Così è nata la “rivoluzione” libanese di queste settimane: in maniera spontanea, senza leader di partito che se ne potessero appropriare (chi ha cercato di farlo, è stato espulso dalle piazze), senza organizzazioni alle spalle, senza timori e senza compromessi con la “vecchia politica” e le rigide regole che regolano i rapporti tra le confessioni religiose. Ma quella che sta vivendo il Libano oggi è davvero una rivoluzione, anche dal punto di vista culturale: dappertutto si respira infatti un clima di libertà, di apertura, di gioia, di festa, con tanti giovani e giovanissimi, di tutte le religioni e di tutte le estrazioni sociali, che si riversano in piazza tra festa, canti, musica, allegria, voglia di cambiare e di decidere.

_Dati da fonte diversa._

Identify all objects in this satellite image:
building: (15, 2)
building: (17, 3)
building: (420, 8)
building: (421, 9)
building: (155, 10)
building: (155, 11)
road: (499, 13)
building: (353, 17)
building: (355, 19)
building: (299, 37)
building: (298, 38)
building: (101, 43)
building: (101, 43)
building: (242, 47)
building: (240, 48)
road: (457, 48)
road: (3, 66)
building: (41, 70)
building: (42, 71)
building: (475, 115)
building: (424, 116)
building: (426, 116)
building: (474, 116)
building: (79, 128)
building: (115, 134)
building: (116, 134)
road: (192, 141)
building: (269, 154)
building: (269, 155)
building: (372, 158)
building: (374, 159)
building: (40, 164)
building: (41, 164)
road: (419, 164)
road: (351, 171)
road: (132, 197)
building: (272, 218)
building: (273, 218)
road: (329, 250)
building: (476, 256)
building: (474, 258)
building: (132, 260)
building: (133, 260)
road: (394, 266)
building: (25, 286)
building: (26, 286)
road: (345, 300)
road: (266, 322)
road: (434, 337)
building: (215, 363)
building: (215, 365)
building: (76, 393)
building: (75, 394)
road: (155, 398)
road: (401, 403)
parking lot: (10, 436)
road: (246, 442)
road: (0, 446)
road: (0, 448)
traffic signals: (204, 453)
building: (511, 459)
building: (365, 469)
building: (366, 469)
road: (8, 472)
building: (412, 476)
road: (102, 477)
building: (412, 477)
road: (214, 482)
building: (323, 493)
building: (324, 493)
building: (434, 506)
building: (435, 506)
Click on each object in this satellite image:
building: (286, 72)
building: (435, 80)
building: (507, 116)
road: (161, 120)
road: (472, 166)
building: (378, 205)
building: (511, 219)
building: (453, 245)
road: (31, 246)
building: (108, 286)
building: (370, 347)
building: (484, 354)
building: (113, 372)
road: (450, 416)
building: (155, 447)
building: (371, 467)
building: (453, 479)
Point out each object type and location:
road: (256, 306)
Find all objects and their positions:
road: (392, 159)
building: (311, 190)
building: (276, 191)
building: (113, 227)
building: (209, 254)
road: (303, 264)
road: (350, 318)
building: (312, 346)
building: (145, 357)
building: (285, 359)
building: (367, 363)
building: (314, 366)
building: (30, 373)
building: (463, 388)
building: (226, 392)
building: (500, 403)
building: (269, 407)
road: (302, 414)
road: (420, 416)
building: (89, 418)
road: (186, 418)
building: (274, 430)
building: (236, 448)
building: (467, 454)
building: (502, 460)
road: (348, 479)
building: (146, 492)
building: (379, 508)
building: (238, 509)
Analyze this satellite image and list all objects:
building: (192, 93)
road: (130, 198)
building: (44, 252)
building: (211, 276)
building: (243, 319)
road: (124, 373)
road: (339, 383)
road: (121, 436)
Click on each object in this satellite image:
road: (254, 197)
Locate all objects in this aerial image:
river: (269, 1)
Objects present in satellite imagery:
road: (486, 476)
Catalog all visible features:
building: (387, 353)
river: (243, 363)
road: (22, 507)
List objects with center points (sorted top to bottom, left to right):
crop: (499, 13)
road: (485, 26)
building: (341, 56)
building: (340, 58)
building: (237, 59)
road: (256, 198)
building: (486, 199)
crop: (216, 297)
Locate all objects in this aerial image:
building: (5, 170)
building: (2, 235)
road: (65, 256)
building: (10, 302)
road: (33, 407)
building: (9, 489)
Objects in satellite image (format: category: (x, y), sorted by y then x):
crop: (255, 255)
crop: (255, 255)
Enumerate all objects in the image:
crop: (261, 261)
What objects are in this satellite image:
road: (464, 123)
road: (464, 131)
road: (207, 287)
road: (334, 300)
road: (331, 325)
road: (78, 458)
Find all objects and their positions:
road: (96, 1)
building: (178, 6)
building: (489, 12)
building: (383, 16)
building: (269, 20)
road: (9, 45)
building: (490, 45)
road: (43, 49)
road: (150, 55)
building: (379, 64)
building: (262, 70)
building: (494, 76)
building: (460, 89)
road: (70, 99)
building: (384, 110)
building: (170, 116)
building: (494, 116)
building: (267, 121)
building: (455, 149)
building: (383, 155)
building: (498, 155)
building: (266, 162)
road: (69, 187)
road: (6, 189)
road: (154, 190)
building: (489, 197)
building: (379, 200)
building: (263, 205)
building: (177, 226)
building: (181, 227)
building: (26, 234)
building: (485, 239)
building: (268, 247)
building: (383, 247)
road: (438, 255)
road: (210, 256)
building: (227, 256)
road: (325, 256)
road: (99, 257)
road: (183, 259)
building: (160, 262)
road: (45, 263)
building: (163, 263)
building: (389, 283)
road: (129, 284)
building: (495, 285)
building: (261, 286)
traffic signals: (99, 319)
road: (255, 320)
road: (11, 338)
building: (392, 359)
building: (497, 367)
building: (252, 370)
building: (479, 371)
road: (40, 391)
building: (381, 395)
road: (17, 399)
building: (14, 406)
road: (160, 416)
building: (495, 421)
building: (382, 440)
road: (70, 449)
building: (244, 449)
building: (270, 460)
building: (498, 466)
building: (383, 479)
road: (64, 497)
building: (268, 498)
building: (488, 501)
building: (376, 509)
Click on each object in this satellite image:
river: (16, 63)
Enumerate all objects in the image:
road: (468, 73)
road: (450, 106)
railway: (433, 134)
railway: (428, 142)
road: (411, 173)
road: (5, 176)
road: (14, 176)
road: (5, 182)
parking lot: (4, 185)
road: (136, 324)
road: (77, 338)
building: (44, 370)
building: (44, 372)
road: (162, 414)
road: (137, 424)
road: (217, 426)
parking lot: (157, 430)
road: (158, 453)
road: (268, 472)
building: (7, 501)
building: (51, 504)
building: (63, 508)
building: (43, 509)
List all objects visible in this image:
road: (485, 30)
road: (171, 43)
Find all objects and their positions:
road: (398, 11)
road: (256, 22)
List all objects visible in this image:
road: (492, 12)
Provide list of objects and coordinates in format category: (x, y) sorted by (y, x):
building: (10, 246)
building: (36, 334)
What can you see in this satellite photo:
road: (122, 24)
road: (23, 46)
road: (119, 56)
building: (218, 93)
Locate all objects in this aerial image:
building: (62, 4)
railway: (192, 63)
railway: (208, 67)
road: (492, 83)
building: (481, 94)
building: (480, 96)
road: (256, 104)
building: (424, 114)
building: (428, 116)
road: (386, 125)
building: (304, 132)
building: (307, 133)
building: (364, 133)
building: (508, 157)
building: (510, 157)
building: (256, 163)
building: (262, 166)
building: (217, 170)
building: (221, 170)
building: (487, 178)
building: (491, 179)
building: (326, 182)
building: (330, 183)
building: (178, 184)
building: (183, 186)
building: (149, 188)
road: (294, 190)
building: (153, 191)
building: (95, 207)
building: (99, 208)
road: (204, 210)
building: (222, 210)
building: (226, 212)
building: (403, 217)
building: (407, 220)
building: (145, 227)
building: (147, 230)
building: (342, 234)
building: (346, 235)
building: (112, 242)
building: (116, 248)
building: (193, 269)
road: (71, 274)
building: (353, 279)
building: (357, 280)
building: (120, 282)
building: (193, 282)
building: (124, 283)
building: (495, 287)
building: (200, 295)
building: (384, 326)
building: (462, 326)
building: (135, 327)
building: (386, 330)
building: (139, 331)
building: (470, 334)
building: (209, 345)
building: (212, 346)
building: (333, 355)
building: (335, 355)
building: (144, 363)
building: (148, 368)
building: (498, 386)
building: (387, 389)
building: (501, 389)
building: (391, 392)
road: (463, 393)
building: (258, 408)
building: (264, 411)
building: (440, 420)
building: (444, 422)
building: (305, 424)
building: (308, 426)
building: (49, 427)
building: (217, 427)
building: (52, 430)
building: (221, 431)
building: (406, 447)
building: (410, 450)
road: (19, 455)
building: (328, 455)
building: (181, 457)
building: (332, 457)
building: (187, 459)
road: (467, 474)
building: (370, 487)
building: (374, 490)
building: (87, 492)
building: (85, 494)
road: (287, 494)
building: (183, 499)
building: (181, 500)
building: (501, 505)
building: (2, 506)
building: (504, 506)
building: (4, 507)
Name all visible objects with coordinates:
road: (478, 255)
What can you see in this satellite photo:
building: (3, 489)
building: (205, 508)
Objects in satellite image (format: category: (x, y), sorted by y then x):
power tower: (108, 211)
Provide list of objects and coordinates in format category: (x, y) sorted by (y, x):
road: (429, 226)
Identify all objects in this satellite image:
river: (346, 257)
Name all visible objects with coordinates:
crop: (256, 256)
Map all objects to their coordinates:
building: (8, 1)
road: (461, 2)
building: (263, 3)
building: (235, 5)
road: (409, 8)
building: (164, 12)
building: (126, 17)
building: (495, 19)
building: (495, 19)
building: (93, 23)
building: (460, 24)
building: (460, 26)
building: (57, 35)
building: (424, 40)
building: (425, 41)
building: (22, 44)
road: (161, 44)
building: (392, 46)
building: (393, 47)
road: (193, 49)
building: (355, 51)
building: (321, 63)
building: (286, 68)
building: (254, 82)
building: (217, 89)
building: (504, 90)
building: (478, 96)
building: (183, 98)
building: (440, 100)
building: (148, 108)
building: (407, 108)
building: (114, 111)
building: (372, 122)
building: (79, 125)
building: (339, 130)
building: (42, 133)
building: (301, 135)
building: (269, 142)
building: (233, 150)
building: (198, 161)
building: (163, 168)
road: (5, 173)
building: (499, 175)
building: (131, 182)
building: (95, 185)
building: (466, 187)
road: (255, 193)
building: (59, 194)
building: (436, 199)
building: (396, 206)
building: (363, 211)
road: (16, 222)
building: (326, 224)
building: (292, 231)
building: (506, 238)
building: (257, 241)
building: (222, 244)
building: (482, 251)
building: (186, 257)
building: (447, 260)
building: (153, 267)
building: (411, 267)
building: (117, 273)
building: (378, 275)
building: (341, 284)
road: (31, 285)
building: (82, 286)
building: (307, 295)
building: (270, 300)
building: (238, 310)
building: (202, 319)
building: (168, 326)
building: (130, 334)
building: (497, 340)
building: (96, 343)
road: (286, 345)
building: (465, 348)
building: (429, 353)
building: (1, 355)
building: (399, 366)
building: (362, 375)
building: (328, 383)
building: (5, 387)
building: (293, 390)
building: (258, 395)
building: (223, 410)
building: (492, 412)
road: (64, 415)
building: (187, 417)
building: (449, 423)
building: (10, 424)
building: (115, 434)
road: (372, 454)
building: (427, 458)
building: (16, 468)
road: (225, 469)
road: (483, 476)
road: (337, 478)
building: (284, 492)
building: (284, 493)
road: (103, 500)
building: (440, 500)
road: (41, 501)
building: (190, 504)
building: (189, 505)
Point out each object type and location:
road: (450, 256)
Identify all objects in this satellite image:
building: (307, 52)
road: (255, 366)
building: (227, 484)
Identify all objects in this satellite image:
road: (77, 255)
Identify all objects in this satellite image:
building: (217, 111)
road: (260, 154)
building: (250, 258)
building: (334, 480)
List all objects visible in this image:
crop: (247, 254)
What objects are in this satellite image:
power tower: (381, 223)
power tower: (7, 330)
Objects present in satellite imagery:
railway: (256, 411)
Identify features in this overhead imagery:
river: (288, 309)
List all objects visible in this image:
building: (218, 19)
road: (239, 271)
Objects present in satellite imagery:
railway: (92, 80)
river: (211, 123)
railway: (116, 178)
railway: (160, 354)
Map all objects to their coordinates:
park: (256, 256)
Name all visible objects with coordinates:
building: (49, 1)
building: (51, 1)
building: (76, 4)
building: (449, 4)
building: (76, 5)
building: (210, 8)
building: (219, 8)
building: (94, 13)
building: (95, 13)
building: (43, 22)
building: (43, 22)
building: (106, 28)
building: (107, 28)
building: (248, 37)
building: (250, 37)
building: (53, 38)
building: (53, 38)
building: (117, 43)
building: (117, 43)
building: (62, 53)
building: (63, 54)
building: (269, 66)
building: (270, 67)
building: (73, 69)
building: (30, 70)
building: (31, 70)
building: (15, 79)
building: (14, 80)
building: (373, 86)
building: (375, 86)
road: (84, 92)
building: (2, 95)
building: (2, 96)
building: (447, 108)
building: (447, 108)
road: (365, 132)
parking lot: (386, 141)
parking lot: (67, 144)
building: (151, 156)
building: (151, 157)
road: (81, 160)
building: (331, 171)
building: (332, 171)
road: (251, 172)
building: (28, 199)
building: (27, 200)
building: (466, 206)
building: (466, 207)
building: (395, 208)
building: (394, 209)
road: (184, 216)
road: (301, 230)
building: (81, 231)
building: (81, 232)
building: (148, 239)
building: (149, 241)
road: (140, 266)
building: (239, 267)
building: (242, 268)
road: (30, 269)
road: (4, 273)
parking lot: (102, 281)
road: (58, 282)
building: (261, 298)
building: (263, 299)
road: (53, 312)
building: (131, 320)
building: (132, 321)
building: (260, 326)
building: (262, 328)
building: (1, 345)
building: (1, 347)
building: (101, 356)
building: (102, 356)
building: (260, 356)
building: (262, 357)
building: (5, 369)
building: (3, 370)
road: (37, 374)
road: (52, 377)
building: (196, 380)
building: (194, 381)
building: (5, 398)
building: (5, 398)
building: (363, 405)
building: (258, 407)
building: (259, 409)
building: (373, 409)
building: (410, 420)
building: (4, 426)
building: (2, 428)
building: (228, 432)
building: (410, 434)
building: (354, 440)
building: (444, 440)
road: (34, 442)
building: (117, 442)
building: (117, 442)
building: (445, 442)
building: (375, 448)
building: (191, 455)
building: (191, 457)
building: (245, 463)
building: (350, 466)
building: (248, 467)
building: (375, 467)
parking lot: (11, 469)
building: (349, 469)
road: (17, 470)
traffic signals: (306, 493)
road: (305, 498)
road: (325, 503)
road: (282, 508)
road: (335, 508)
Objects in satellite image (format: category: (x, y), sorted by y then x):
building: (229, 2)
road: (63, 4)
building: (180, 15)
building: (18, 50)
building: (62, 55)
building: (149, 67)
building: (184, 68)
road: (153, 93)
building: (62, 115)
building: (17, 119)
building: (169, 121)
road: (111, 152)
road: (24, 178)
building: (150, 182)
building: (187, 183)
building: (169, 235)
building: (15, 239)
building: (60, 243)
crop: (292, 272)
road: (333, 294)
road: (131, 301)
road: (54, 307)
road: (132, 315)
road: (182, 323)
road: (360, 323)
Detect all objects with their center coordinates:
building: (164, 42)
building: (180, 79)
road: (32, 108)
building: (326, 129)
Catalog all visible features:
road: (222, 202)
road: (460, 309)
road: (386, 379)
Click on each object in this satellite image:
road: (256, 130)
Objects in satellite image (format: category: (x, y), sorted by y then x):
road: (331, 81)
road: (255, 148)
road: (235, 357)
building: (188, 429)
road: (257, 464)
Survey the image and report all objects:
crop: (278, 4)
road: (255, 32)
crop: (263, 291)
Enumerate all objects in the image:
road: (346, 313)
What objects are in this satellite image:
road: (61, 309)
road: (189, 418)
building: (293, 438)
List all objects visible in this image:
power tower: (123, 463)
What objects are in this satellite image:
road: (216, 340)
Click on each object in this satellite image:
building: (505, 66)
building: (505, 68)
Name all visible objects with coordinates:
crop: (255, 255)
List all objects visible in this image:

In mezzo a questa grande festa, questa rivioluzione che ha coinvolto e coinvolge gran parte della popolazione libanese, è capitato che vi si trovasse anche un artista: Ali Hassoun, artista libanese trapiantato ormai da moltissimi anni in Italia, con ormai un’ottima carriera artistica alle spalle e molti riconoscimenti in tutto il mondo. Partito per un viaggio di lavoro (il progetto di una mostra a Beirut), Alì si è trovato, quasi per caso, nella sua terra natale proprio nel bel mezzo della rivoluzione. E ha deciso, immediatamente, che non si sarebbe sottratto: è così che giorno dopo giorno è sceso anche lui in piazza, a manifestare, a parlare e discutere con la gente, a respirare quel clima di festa e di rivoluzione che sta cambiando il volto del Libano. Poi ha deciso di immortalare questo momento storico in un’opera dipinta di getto, proprio nel bel mezzo degli avvenimenti, coi suoni, i canti, le voci, le risate dei manifestanti ancora nelle orecchie. Protagonista del quadro, una giovane eroina libanese, Pascal, che nell’immaginario di Ali è diventata il simbolo di quelle formidabili giornate.